- The Washington Times - Tuesday, March 7, 2000

The practice of Lent, which is not specifically mentioned in the Bible, has been a tradition throughout the Christian world for at least 1,650 years. The season has had a profound influence on popular culture.

This somber period of reflection, self-denial and prayer probably began as a two-day fast immediately before Easter during Christianity's earliest days, according to the Rev. Richard Bucher, pastor of Evangelical Trinity Lutheran Church in Clinton, Mass.

The word comes from the Middle English word "lente," which means "springtime" so named for the season of the year in which it usually occurs.

Mr. Bucher said Lent had two major purposes for fourth-century Christians: a time of spiritual repentance and a period of instruction and preparation for the "electi," or people who wanted to join the church.

"They were led step by step through prayer and special rites toward baptism. If they passed, they were baptized and received the Lord's Supper in a joyous service, either on Easter Eve or on Easter itself," Mr. Bucher said.

Over time, Lenten fasting became mandatory, especially abstinence from eating meat. French police, for example, were given permission in 1671 to search houses during Lent and to confiscate forbidden items of food, which were then donated to hospitals.

The word "carnival" comes from the old Italian word that literally means to "go without meat." Festivals like Mardi Gras sprang up throughout Europe as a means to prepare for the coming times of self-denial.

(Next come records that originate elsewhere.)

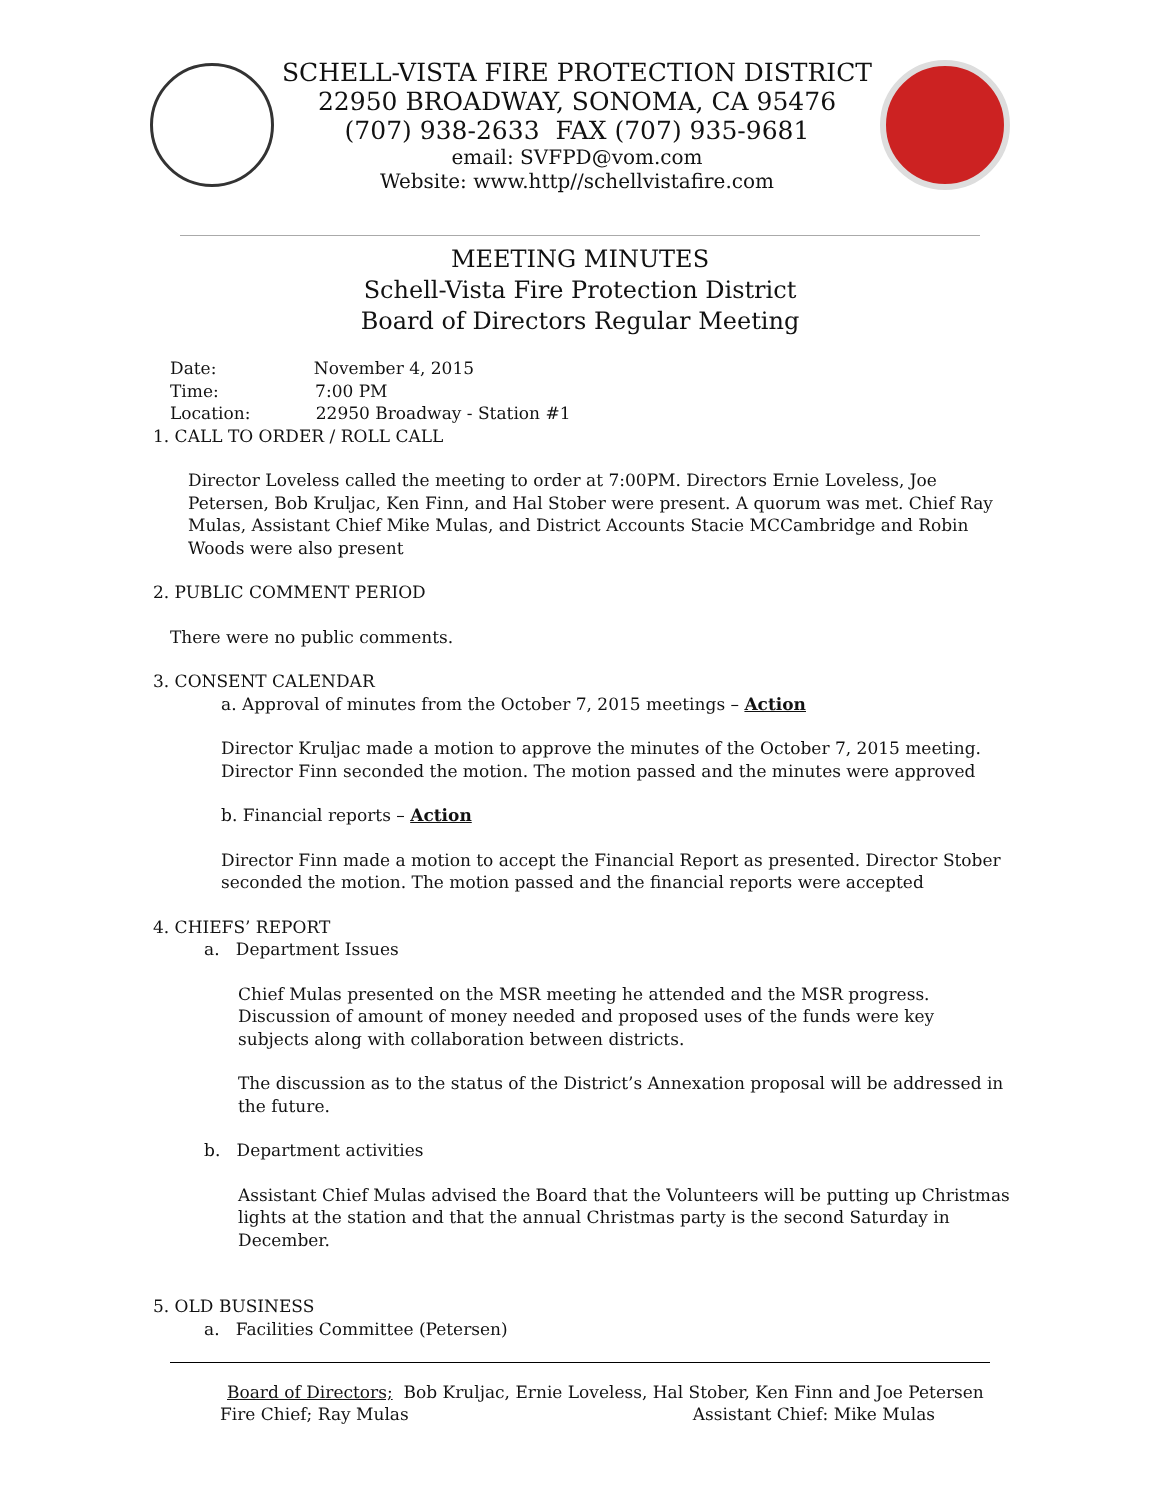SCHELL-VISTA FIRE PROTECTION DISTRICT
22950 BROADWAY, SONOMA, CA 95476
(707) 938-2633 FAX (707) 935-9681
email: SVFPD@vom.com
Website: www.http//schellvistafire.com
MEETING MINUTES
Schell-Vista Fire Protection District
Board of Directors Regular Meeting
Date: November 4, 2015
Time: 7:00 PM
Location: 22950 Broadway - Station #1
1. CALL TO ORDER / ROLL CALL
Director Loveless called the meeting to order at 7:00PM. Directors Ernie Loveless, Joe Petersen, Bob Kruljac, Ken Finn, and Hal Stober were present. A quorum was met. Chief Ray Mulas, Assistant Chief Mike Mulas, and District Accounts Stacie MCCambridge and Robin Woods were also present
2. PUBLIC COMMENT PERIOD
There were no public comments.
3. CONSENT CALENDAR
a. Approval of minutes from the October 7, 2015 meetings – Action
Director Kruljac made a motion to approve the minutes of the October 7, 2015 meeting. Director Finn seconded the motion. The motion passed and the minutes were approved
b. Financial reports – Action
Director Finn made a motion to accept the Financial Report as presented. Director Stober seconded the motion. The motion passed and the financial reports were accepted
4. CHIEFS’ REPORT
a. Department Issues
Chief Mulas presented on the MSR meeting he attended and the MSR progress. Discussion of amount of money needed and proposed uses of the funds were key subjects along with collaboration between districts.
The discussion as to the status of the District’s Annexation proposal will be addressed in the future.
b. Department activities
Assistant Chief Mulas advised the Board that the Volunteers will be putting up Christmas lights at the station and that the annual Christmas party is the second Saturday in December.
5. OLD BUSINESS
a. Facilities Committee (Petersen)
Board of Directors; Bob Kruljac, Ernie Loveless, Hal Stober, Ken Finn and Joe Petersen
Fire Chief; Ray Mulas Assistant Chief: Mike Mulas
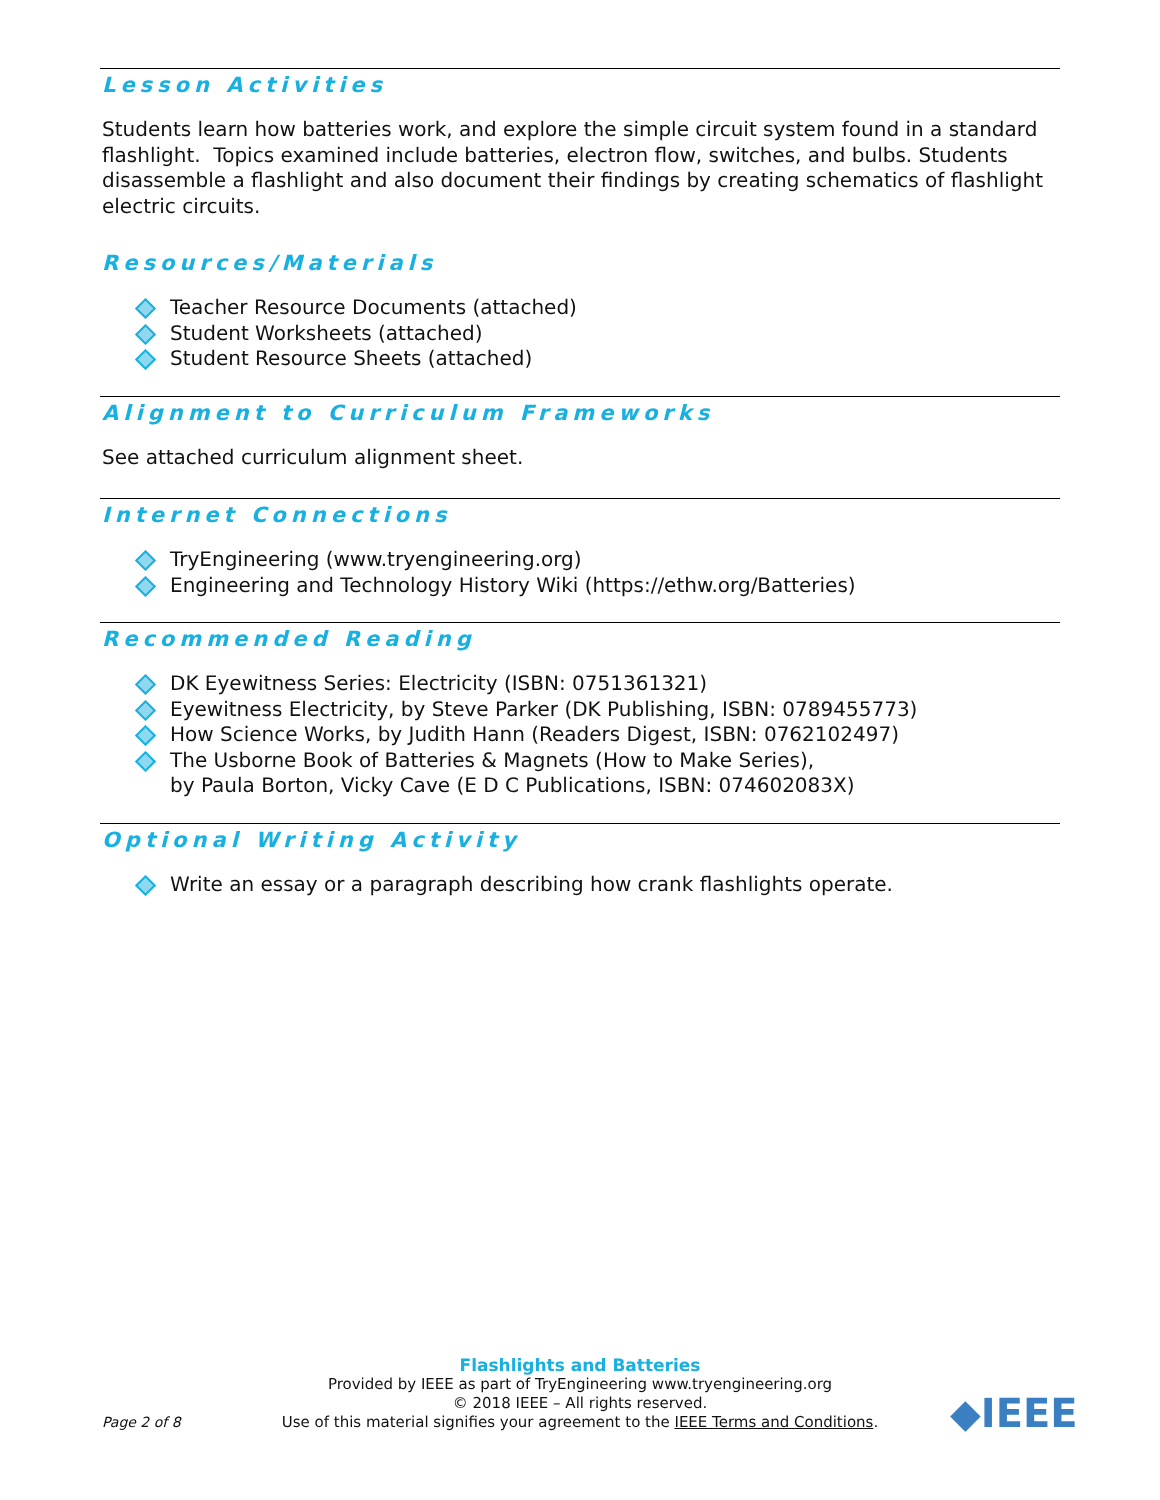Lesson Activities
Students learn how batteries work, and explore the simple circuit system found in a standard flashlight. Topics examined include batteries, electron flow, switches, and bulbs. Students disassemble a flashlight and also document their findings by creating schematics of flashlight electric circuits.
Resources/Materials
Teacher Resource Documents (attached)
Student Worksheets (attached)
Student Resource Sheets (attached)
Alignment to Curriculum Frameworks
See attached curriculum alignment sheet.
Internet Connections
TryEngineering (www.tryengineering.org)
Engineering and Technology History Wiki (https://ethw.org/Batteries)
Recommended Reading
DK Eyewitness Series: Electricity (ISBN: 0751361321)
Eyewitness Electricity, by Steve Parker (DK Publishing, ISBN: 0789455773)
How Science Works, by Judith Hann (Readers Digest, ISBN: 0762102497)
The Usborne Book of Batteries & Magnets (How to Make Series),
by Paula Borton, Vicky Cave (E D C Publications, ISBN: 074602083X)
Optional Writing Activity
Write an essay or a paragraph describing how crank flashlights operate.
Flashlights and Batteries
Provided by IEEE as part of TryEngineering www.tryengineering.org
© 2018 IEEE – All rights reserved.
Use of this material signifies your agreement to the IEEE Terms and Conditions.
Page 2 of 8
◆IEEE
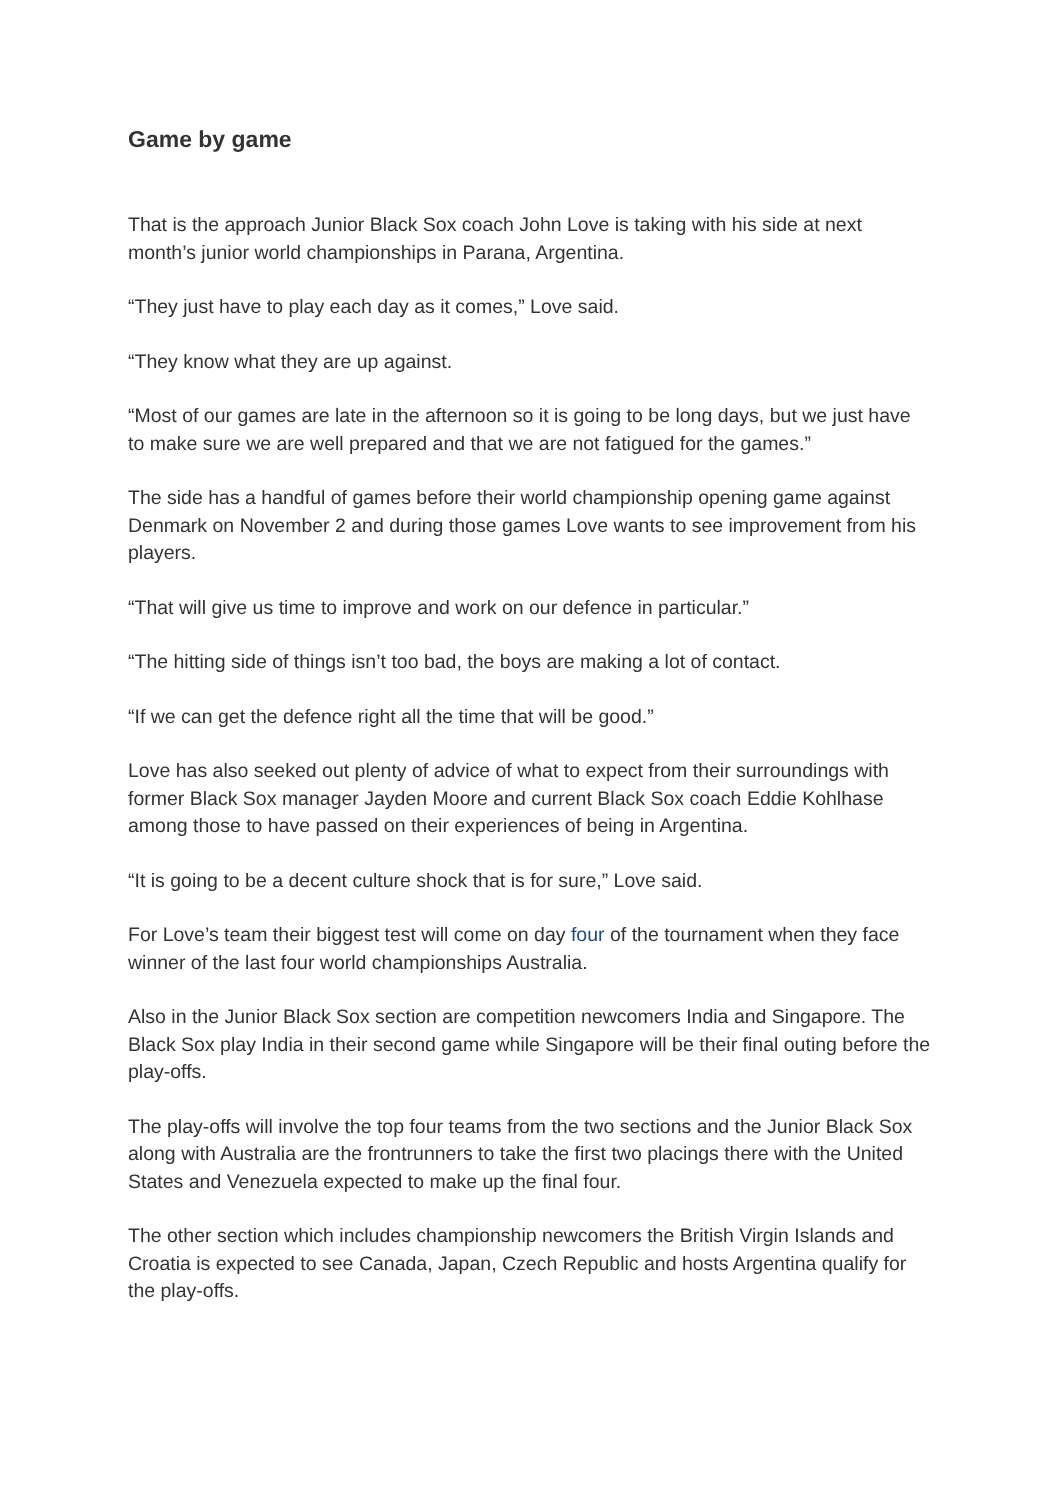Game by game
That is the approach Junior Black Sox coach John Love is taking with his side at next month’s junior world championships in Parana, Argentina.
“They just have to play each day as it comes,” Love said.
“They know what they are up against.
“Most of our games are late in the afternoon so it is going to be long days, but we just have to make sure we are well prepared and that we are not fatigued for the games.”
The side has a handful of games before their world championship opening game against Denmark on November 2 and during those games Love wants to see improvement from his players.
“That will give us time to improve and work on our defence in particular.”
“The hitting side of things isn’t too bad, the boys are making a lot of contact.
“If we can get the defence right all the time that will be good.”
Love has also seeked out plenty of advice of what to expect from their surroundings with former Black Sox manager Jayden Moore and current Black Sox coach Eddie Kohlhase among those to have passed on their experiences of being in Argentina.
“It is going to be a decent culture shock that is for sure,” Love said.
For Love’s team their biggest test will come on day four of the tournament when they face winner of the last four world championships Australia.
Also in the Junior Black Sox section are competition newcomers India and Singapore. The Black Sox play India in their second game while Singapore will be their final outing before the play-offs.
The play-offs will involve the top four teams from the two sections and the Junior Black Sox along with Australia are the frontrunners to take the first two placings there with the United States and Venezuela expected to make up the final four.
The other section which includes championship newcomers the British Virgin Islands and Croatia is expected to see Canada, Japan, Czech Republic and hosts Argentina qualify for the play-offs.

Ash Wednesday, when priests apply ashes in the sign of the cross on the foreheads of worshippers at the beginning of Lent, probably began around 600 A.D. Throughout the Middle Ages, ashes were sprinkled onto foreheads as a symbol of humility and repentance.

During the season, priests and altar cloths are draped in the liturgical color purple, representing sorrow for sin and repentance.

"So we also retain Lent to this day because we see it as a salutary, outward discipline that gives Christians a wonderful opportunity to seek spiritual renewal," he said.